There is nothing inherently wrong with choosing blades over conventional rack mount boxes, or vise versa. Going back to the earlier days this has traditionally been a “6 to 1, half dozen to the other” discussion. Though the discussion of 19″ boxes may feel a little strange because the pendulum had swung pretty far in the direction of blades and virtualization helped drive that. Bell bottoms came back and I believe one day discso will also.
Getting back to larger 2 or 4 socket boxes to support VSAN isn’t a stretch of the imagination but for customers who are sensitive to floor space, there will be an expectation for higher consolidation ratios to compensate. Some customers are cool with that but many identify the risk (eggs/basket) and draw the line at 20. 50. 100. Well short of the 512 VMs per host supported in vSphere 5.5.
Chris Wahl (@ChrisWahl) says
“Do we really care how many physical servers you can fit in a rack?” – Yes, those ToR switches and colo SqFt aren’t free 🙂
Duncan Epping says
I think you missed the point 🙂
Alexandru Covaliov (@peposimo) says
Duncan has strong points, but… just a picture as example:
Duncan works for an oil company. They decided to make a new type of oil and this oil is compatible with BMW only. BMW – a nice, decent car which offers you power and comfort and everybody wants that car, and Duncan shows how good is this car with this oil. Sweeeeeett…
Now the reality… how many people can afford a BMW? Not so many. The oil is not compatible with other cars except… BMW, Mercedes, Audi.. People try to use that oil on other cars like Honda, Toyota, Mazda, etc…. Somebody is lucky, somebody isn’t.

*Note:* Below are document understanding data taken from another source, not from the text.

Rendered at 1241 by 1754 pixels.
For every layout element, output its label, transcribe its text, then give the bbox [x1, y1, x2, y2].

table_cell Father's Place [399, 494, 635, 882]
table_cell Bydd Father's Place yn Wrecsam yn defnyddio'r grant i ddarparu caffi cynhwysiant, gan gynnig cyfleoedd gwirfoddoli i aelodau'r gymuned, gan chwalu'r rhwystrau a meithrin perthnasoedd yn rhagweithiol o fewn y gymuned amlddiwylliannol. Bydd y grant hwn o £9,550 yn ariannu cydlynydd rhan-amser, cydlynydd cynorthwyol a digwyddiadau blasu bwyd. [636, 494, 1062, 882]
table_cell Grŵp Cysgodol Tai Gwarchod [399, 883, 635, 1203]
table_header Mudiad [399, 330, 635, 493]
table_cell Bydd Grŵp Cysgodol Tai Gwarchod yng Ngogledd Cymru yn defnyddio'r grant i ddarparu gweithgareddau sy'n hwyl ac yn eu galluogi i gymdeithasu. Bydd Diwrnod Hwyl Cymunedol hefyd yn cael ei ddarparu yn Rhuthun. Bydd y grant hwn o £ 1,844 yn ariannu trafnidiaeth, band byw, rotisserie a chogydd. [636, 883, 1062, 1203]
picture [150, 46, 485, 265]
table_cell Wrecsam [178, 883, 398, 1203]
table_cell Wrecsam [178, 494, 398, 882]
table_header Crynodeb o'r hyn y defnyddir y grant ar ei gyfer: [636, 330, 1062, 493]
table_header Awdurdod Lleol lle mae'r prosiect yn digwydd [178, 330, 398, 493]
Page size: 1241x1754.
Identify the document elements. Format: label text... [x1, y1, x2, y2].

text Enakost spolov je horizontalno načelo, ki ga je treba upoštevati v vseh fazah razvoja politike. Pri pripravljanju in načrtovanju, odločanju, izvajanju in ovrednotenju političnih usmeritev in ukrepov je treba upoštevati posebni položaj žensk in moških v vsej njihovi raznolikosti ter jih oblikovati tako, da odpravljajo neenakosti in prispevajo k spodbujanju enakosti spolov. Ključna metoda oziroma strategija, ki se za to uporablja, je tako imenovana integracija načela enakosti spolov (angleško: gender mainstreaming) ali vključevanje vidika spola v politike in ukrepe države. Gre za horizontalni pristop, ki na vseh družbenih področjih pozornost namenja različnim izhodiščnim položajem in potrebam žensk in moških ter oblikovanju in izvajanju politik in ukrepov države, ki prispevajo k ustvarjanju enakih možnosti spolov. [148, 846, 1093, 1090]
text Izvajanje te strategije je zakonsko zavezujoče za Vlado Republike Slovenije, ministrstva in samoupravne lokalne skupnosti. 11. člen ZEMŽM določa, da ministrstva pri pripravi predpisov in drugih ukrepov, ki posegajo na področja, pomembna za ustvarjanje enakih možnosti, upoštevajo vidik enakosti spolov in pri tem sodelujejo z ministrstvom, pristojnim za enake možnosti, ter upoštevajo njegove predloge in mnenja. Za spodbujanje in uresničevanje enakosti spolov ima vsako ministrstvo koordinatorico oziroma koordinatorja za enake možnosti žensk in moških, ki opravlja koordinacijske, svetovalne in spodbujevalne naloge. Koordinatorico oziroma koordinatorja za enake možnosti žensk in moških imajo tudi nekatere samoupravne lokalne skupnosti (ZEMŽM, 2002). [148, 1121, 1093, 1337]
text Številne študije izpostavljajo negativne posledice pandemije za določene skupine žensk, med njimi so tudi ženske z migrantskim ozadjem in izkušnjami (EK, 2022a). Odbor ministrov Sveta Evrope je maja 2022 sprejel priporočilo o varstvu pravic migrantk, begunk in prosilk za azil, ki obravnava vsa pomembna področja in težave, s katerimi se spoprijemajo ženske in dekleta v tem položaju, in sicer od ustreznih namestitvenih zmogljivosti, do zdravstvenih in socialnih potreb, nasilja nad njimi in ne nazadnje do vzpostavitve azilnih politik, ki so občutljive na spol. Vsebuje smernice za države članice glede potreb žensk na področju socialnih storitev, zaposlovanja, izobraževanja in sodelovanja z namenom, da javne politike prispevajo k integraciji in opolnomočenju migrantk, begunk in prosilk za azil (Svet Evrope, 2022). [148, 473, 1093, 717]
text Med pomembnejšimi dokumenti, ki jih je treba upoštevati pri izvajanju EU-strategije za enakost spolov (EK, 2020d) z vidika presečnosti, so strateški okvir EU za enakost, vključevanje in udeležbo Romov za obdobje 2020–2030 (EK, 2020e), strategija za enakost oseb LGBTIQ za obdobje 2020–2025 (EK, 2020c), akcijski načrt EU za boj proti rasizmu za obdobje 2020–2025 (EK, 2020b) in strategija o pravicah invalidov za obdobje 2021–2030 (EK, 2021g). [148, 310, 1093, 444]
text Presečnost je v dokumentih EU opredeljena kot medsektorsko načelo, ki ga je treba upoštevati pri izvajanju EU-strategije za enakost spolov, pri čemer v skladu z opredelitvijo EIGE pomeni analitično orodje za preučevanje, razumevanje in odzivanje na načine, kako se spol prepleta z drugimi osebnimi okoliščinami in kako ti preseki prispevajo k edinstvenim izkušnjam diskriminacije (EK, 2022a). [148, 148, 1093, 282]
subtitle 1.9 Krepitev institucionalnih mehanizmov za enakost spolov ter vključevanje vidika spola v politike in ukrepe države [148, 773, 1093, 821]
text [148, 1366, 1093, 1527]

And Duncan tries to explain to people… if you want that oil, go for a BMW like a described above, because your cars are piece of…
But how many people can afford a BMW or a Mercedes? How many cars of these brands can you see on the road? Of course everybody can afford that brand if to switch from meat to potatoes, but is it reliable in long term?
I understand Duncan’s point of view and his comments are very strong, but can anybody here just drop everything and move to VSAN? I doubt.
Duncan Epping says
I always wanted to do this, talk about myself in 3rd person so here we go:
Duncan doesn’t state everyone should use VSAN. Duncan doesn’t state everything else should be dropped. Duncan is the first to admit that there is a use case for it, and that not every customer is a fit for VSAN. Reality is that Duncan responded to an article by Maish and Christian which were on the topic of Hardware for VSAN, if we were talking about other types of deployments not needing local disks then Duncan may have a different opinion.
PS: Duncan is also a BMW driver, used to drive a Toyota and not a fan of Mercedes.
tom miller says
As VMware introduces new features it seems these features are leaning you towards a traditional rack server verses blade technology indirectly. I can only speak towards UCS and IBM blades but neither of these solutions can house 3 HD’s, only 2. VSAN requires 2 HD’s – 1 SSD 1 traditional, and if you want to utilize vSphere Flash Read Cache it requires it’s own SSD as VSAN and vFlash can not share an SSD. So, indirectly blades may limit your ability to utilize the breath of VMware features if your a Ent Plus customer.